We do not often read about master criminals in police reports. Master criminals don’t often get caught.

Instead, we are treated to people who believe they are the rocket scientists of the criminal world.

Case in point is the woman stopped for speeding by Englewood police in the dark hours of a Wednesday morning. She told the officer she did not have her drivers license with her, but offered the first five digits of her Social Security number, claiming she could not remember her last four digits — something about getting those numbers confused with her daughter’s Social Security number. She gave a name and birth date.

Asked where she was coming from, she named a nearby grocery store and pointed to the back seat filled with grocery bags — and two open cans of beer. (Brilliant!) Asked if she had been drinking, the woman said absolutely not. (Perhaps she was letting the beer breathe on the drive home so she could decant and quaff the rare vintage on arrival).

The officer returned to his cruiser and checked his computer using the information given by the woman. (Note to master criminals: police cars now come equipped with computers. Thought you might be interested.) The officer could find no exact match. So he pulled up the drivers license photo for the name the woman had given him. (Yes, master criminal, computers can be used to view pictures). Not the same woman.

The officer returned to the woman’s vehicle and asked about a black purse nestled amongst the grocery bags in the back seat. Was that her’s?
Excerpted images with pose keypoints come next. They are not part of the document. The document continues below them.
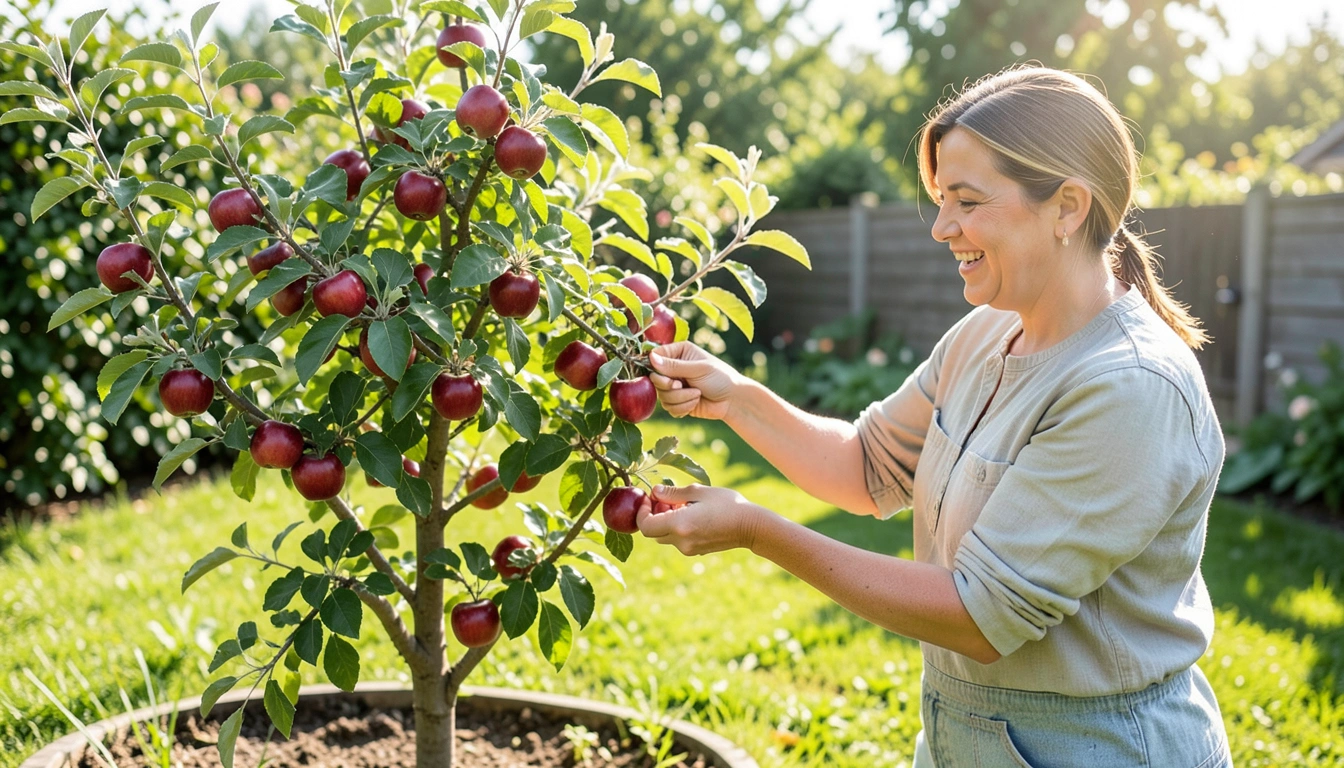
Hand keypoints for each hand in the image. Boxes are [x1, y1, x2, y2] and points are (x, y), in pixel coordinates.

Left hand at [635, 484, 765, 555]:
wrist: (751, 526)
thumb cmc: (728, 504)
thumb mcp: (699, 492)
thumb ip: (673, 493)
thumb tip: (655, 492)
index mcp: (679, 525)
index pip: (646, 526)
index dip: (641, 512)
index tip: (648, 498)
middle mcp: (681, 541)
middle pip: (652, 533)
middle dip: (652, 516)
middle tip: (664, 499)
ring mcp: (689, 549)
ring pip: (664, 537)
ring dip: (665, 522)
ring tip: (681, 505)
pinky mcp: (696, 551)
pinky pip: (677, 541)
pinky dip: (676, 528)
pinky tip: (691, 515)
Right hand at [647, 342, 741, 420]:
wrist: (733, 400)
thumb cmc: (720, 377)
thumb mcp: (698, 368)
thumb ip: (674, 366)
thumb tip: (652, 358)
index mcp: (679, 352)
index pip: (655, 356)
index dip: (655, 368)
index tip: (667, 376)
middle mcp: (673, 368)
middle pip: (654, 379)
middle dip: (668, 386)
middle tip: (680, 385)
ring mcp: (675, 386)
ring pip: (662, 396)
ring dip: (680, 398)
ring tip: (697, 394)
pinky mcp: (678, 401)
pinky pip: (669, 408)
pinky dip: (682, 408)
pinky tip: (695, 403)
No, she responded, it belongs to the vehicle owner’s girlfriend and, no, she did not know the girlfriend’s name. (Right).

Long story short, officer asks for the purse, and discovers an ID for one person and a checkbook for another. The woman driver says she has no idea who those people are. The officer puts her in the back seat of his cruiser and goes to work on the computer and contacts dispatch. Within minutes, the ID is traced to a woman who was assaulted and robbed of her purse several days earlier.
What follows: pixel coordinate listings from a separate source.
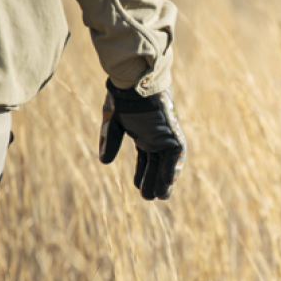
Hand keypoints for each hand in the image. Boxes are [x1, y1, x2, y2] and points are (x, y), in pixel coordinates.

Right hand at [100, 81, 186, 200]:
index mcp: (145, 134)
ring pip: (167, 163)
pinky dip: (172, 170)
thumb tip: (104, 162)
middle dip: (153, 181)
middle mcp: (157, 137)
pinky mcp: (174, 135)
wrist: (134, 82)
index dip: (142, 173)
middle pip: (157, 164)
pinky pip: (176, 156)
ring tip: (160, 197)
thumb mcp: (114, 123)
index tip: (138, 187)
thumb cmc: (124, 98)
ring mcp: (166, 136)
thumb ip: (110, 141)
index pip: (146, 159)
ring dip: (164, 180)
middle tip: (149, 198)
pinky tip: (168, 184)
Tracing the credit cards from the stolen purse, the officer discovers they’ve been used at several big box retailers. A search of the vehicle finds another check book in another name and several receipts from department stores. Checking the receipts against the check books, the officer concludes the items purchased were paid for by checks from both check books.
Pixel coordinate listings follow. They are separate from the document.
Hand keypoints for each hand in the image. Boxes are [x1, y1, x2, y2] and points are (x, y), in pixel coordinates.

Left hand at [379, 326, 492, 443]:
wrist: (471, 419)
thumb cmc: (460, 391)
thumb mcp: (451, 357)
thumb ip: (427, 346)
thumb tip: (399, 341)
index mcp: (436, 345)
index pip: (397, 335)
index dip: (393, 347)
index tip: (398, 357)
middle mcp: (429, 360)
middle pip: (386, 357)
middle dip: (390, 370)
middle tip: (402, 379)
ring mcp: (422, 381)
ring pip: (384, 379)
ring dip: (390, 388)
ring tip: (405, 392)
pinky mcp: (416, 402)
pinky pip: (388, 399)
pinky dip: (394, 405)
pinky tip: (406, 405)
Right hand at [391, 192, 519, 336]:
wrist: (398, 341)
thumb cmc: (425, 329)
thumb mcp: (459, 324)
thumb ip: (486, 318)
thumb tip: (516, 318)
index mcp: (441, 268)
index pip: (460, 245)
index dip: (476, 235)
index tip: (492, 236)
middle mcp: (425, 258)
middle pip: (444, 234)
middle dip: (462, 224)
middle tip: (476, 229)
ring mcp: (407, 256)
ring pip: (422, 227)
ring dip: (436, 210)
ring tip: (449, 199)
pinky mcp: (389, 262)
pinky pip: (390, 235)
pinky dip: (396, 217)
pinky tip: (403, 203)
The woman driver maintains it’s not her purse though she is unable to explain why the business card of her probation officer is found in the purse.

Finally the woman admits she’s been lying all along. (I’m shocked, shocked I say). A quick records search shows the woman has no drivers license but quite a record for forgery and drug offenses.

She was taken to the county lockup on suspicion of forgery, receiving stolen property and obstructing official business.

I suppose if you’re staring at a return trip to the state pen, you’ll try any lie no matter how obvious. But these would make a politician blush.